Netflix-Skunkworks / raven-python-lambda

Sentry/Raven SDK Integration For AWS Lambda (python) and Serverless
Apache License 2.0
47 stars 15 forks source link

Performance issues in >= 0.1.5 #39

Open seangransee opened 5 years ago

seangransee commented 5 years ago

I had been running a Lambda function for months on raven-python-lambda==0.1.3dev1 and the average runtime was always around 10s. I upgraded to 0.1.10, which caused a huge increase in runtimes, as you can see in the following graph at the end of November:

screenshot 2019-01-11 16 32 16

As an experiment to see whether raven-python-lambda was responsible for this performance issue, I deployed many Lambda functions that were identical in every way except for the version of raven-python-lambda. There was a clear increase in runtime starting with 0.1.5 and every version after that.

screenshot 2019-01-11 16 29 06

Note the legend in the bottom-left corner. As you can see, the Lambda functions using 0.1.4 and below run in about 10 seconds and that time stays constant over the 6 hour period shown in this graph. The functions using 0.1.5 and above have more than double the runtime, and it's increasing over time. I've omitted the versions between 0.1.5 and 0.1.10 to make the graph more readable, but they follow the same upward trend. These are identical functions with identical settings running over identical streams of data.

In my production application, I downgraded to 0.1.4 and saw an immediate decrease in runtime which has remained steady throughout the day.
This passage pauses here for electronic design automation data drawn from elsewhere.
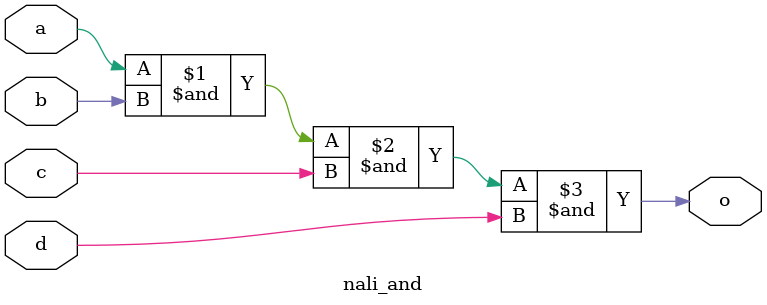
<source format=v>

module nali_and (a,b,c,d,o);
input a,b,c,d;
output o;

	assign o = a & b & c & d ;

endmodule
</source>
Skimming through the PRs that went into 0.1.5, I couldn't find an obvious culprit.

mikegrima commented 5 years ago

Interesting... We haven't made any real updates to the library. Perhaps a dependency update is the culprit?

mikegrima commented 5 years ago

How are you making use of the sentry reporting, are you directly posting to Sentry or are you using our SQS transport?

seangransee commented 5 years ago

Posting to Sentry directly, not doing anything with SQS.

kevgliss commented 5 years ago

Perhaps Raven is the issue here? It looks like we did loosen up the version, do you have an easy way to run 0.1.5 with the older version?

https://github.com/Netflix-Skunkworks/raven-python-lambda/commit/6bf52961b948bc33492600d196ccba155cb99e25

seangransee commented 5 years ago

That seems to be a likely culprit. I'll mess around with it when I'm back at the office on Monday.

seangransee commented 5 years ago

If anyone wants to see another fun graph, I kept these Lambdas running over the weekend and now have 3 full days of data. Each point represents the average runtime (in ms) over 15 minutes, and each Lambda function gets invoked roughly 17 times per minute.

screenshot 2019-01-14 09 17 33

I'm about to do some investigation and see if Sentry's raven package is the culprit.

seangransee commented 5 years ago

From what I've gathered after about 2.5 hours of running these, raven does appear to be the culprit:

screenshot 2019-01-14 16 07 23

I'm running another experiment to figure out which version of raven started causing the slowdown. I'll report back when I have something.

seangransee commented 5 years ago

I spoke too soon. Here's the same graph from my previous comment, but with a full 24 hours of data:

screenshot 2019-01-15 15 02 24

Here's a screenshot from the function represented by the purple line in the graph, showing that it is indeed running raven==6.1.0

screenshot 2019-01-15 15 06 46

As far as I can tell from the data I've collected, the performance issue in >=0.1.5 of raven-python-lambda is unrelated to dependency updates.

Let me know if there are any further experiments I can run to help track this down.